What is expected: All lines that hold the string "round" should be copied. Find them in the listing below.

Dataset records:
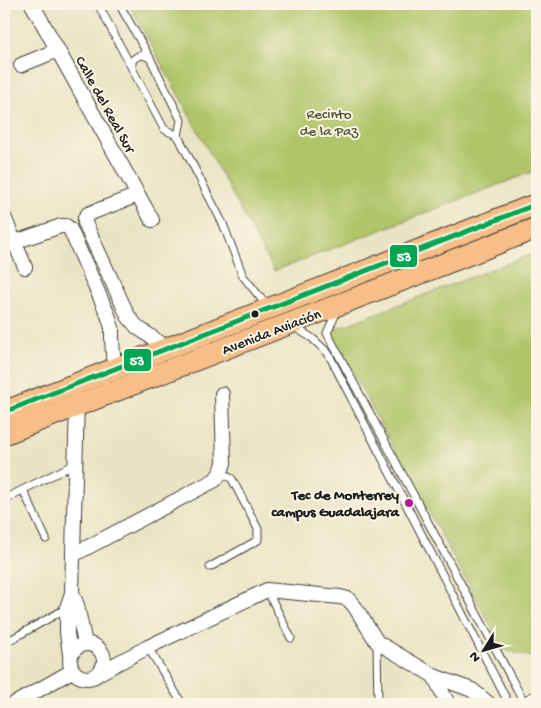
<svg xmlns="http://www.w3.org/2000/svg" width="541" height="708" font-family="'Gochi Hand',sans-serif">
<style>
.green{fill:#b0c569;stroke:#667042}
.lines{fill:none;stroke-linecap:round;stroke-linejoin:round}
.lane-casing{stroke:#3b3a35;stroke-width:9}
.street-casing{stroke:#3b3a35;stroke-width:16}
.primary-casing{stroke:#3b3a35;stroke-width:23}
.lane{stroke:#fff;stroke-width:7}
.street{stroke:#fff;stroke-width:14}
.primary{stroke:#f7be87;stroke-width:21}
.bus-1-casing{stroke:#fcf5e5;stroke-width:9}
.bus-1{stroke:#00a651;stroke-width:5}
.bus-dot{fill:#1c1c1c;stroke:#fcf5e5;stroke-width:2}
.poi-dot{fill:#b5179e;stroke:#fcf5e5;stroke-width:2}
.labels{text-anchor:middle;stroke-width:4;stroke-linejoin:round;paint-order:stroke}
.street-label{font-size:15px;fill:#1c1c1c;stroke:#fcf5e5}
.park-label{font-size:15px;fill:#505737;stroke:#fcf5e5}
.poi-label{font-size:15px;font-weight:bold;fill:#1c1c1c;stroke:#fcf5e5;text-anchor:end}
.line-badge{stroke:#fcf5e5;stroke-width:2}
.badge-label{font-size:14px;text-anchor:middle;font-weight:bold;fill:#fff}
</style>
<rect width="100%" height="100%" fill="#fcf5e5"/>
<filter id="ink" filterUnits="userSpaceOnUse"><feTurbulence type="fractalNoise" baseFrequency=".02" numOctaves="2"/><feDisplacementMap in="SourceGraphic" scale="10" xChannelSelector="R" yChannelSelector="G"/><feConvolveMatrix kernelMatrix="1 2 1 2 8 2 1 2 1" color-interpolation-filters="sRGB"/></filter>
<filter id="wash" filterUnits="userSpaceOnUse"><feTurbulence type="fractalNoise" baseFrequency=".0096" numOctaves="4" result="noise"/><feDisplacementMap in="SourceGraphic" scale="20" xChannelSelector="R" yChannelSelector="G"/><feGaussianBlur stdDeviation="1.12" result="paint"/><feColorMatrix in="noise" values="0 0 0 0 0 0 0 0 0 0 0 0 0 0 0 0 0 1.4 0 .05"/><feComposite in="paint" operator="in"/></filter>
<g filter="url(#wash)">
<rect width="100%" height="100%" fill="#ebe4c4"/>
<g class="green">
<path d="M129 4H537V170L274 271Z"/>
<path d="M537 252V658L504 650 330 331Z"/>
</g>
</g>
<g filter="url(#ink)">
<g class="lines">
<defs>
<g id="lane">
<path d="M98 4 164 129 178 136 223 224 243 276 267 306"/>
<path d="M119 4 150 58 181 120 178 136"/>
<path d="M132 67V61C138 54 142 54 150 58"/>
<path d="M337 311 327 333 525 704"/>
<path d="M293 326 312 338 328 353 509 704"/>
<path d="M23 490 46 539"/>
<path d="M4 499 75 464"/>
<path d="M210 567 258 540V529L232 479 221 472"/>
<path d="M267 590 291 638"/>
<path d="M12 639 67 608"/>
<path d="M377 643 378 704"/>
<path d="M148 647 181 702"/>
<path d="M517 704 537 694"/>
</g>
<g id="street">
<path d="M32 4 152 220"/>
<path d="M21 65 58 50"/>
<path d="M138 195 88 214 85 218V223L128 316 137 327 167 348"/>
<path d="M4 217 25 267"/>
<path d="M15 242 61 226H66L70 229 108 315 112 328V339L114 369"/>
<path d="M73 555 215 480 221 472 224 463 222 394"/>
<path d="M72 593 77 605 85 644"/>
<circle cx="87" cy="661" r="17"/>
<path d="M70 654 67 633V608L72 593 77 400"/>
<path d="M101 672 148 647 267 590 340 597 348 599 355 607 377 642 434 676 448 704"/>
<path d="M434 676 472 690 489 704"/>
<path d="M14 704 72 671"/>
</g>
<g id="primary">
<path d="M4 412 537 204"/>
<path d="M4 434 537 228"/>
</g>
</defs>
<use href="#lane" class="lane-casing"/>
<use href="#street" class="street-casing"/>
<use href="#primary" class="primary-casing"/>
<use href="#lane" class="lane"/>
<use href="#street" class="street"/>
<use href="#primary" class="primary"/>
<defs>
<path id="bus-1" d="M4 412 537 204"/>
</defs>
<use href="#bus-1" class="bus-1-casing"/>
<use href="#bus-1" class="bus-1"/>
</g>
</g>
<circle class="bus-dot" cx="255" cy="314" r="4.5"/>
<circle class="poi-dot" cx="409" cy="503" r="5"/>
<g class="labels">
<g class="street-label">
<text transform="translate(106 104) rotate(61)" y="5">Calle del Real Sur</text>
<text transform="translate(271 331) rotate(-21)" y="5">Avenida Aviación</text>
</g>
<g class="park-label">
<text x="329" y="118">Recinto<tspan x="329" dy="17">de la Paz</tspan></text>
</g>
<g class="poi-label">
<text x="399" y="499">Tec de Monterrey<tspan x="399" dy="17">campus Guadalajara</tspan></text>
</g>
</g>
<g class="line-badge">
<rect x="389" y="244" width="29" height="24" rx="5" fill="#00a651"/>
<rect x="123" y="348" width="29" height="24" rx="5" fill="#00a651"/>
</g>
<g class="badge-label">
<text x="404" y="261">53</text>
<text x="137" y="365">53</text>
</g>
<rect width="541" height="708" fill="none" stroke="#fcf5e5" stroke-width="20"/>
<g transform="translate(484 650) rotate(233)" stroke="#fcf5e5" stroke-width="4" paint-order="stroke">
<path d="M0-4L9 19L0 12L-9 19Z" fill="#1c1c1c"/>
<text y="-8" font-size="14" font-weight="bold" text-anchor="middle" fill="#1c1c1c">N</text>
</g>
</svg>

Written answer:
.lines{fill:none;stroke-linecap:round;stroke-linejoin:round}
.labels{text-anchor:middle;stroke-width:4;stroke-linejoin:round;paint-order:stroke}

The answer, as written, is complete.